As a Fulbrighter in Finland, however, I have plenty of time, after fulfilling my duties as teacher, housekeeper, and self-improvement faddist, to hit the museum trail, and I have been taking careful notes.

This is the second installment of a series on museums in Finland.

You still have time, but you’d better hurry, if you want to see the exhibition on the Finnish-American architect Eero Saarinen at Kunsthalle Helsinki, Nervanderinkatu 3. On 12 December, it’s “wheels up,” as the show, called “Shaping the Future,” moves to Oslo and Brussels, and then to the United States.

It’s well worth a visit, though you could wait for it to come to us. Saarinen is not a favorite of mine, though like most Washingtonians I have learned to appreciate the charms of Dulles International Airport, particularly the singular swoosh of Saarinen’s dramatic terminal (see photo above). Over the years the elegance of Saarinen’s original design has been compromised in various ways, particularly in the 1980s with the introduction of the clunky “mobile lounges”—part moon rover, part Edsel—that transport passengers out to the mid-field concourses and back. The mobile lounges finally are being replaced by an underground train shuttle service that is very much in vogue at major airports these days. My guess is that the mobile lounges will find a new home at the Air and Space Museum, where they could be exhibited along with a Concorde, in a gallery called “Where the Future Went to Die.”

Airports were one of Saarinen’s specialties, he being very much a man of his times. The exhibit does an excellent job—mainly just by showing photographs of the man and his buildings and renderings, many of the last culled from the archives of Yale University—of recapturing the spirit of the 1950s and early ‘60s, the period just prior to the Kennedy assassination and everything connoted by the word, “Vietnam.”

Saarinen was the son of the Finnish architect who built, among other things, the Helsinki railway station, a blend of the functionalist ethic with whatever frayed remnants of romantic nationalism and Art Nouveau managed to survive the Great War. The Eero Saarinen revealed by this exhibit was a child of privilege—of Cranbrook and Yale, and then of Madison Avenue. He displayed talent at an early age, naturally enough, and also a strong need to establish his own place in the world, vis-à-vis the pater. There are moments in the exhibit when one can’t help but cry out, Freud lives! In New York, anyway, the era of post-war prosperity was also an age of angst and therapy. That may not have been the case in Gopher Prairie, but then it was one of the legacies of the 1950s that Gopher Prairie no longer counted for much.

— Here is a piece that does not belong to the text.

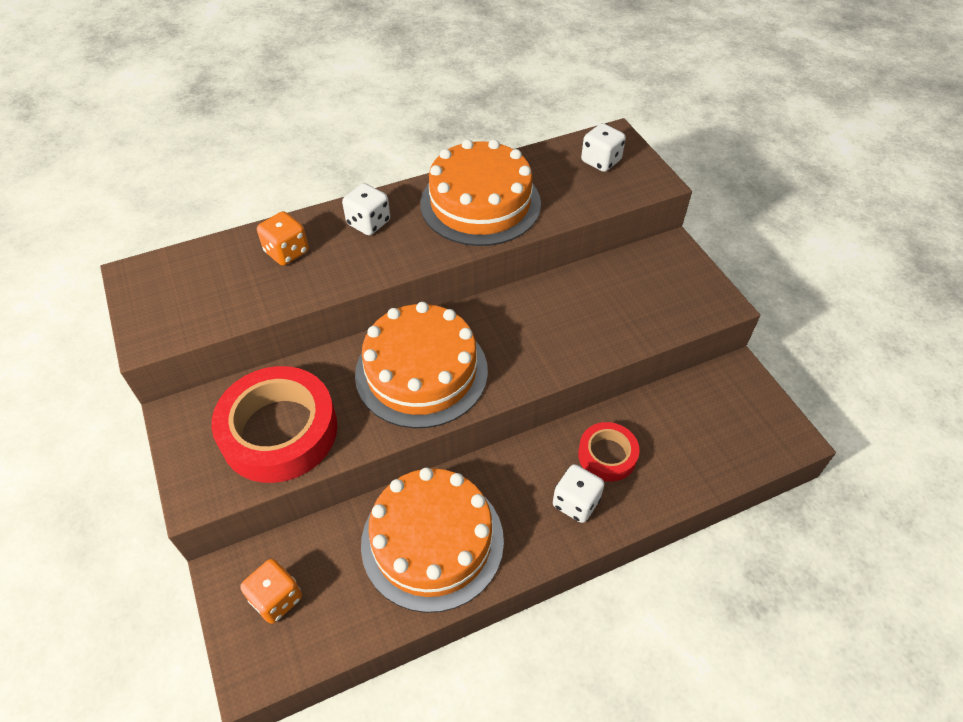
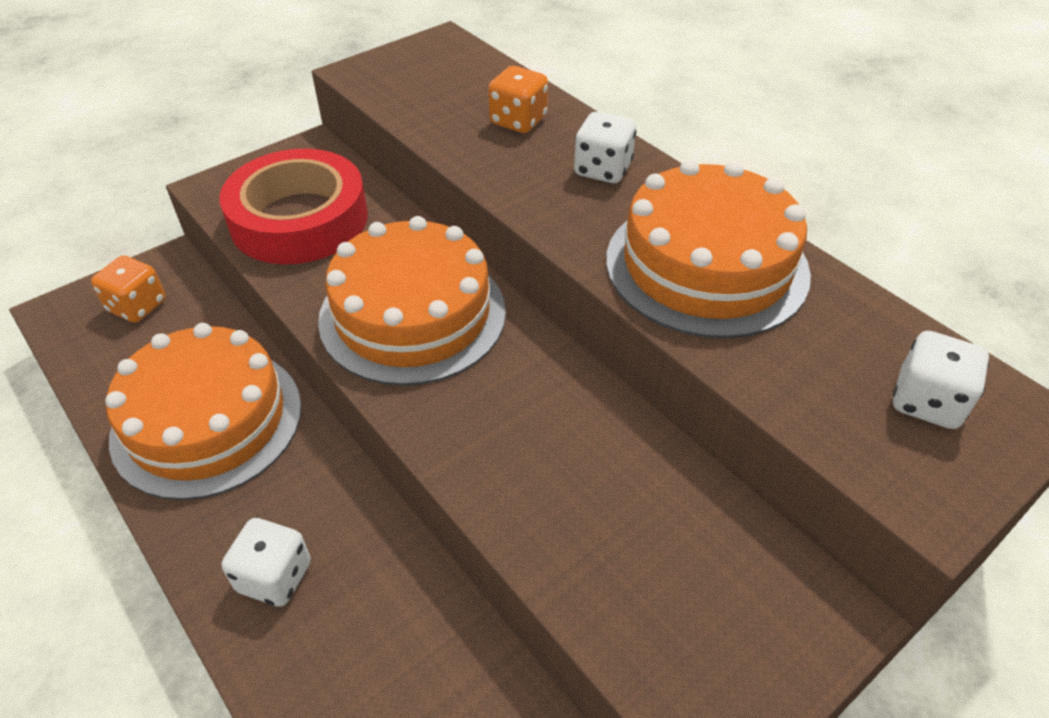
camera: 75 degrees right, 5 degrees down
(607, 455) = (367, 609): red tape -> none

It could be argued that Saarinen’s corporate campuses and university research parks foreshadowed the end of industrialism and the triumph of technocracy over liberal learning. The photos of the man at work—in white shirt and tie, sometimes with a pipe or cigar, almost always with cronies in tow—are intriguing, though it’s hard to say exactly what they reveal. They could pass for out-takes from a movie like Cash McCall--or maybe, The Man in the Gray Flannel Suit Shags Doris Day under the Gateway Arch. Above all, there is the image of Saarinen looking out from the cover of Time magazine, but now we’re not in Hollywood anymore, Toto, we’re back in the “real world.” The corporate Eero, working long hours, entering competitions, trying to satisfy demanding clients, attending yet another cocktail party, was constantly burnishing the image he wished to project—a preoccupation that we would now call “branding.” His output is remarkable when one considers that he was only fifty-one when he died suddenly of a brain tumor.

Those of us who are creatures of the world that Saarinen and his contemporaries built need to come to terms with these images. I’m still working on it. Visit “Shaping the Future” when it comes to a gallery at an airport near you. Then, on your way home, stop at a newsstand and pick up a copy of the latest issue of Metropolis magazine to see for yourself the long reach of the “long” 1950s.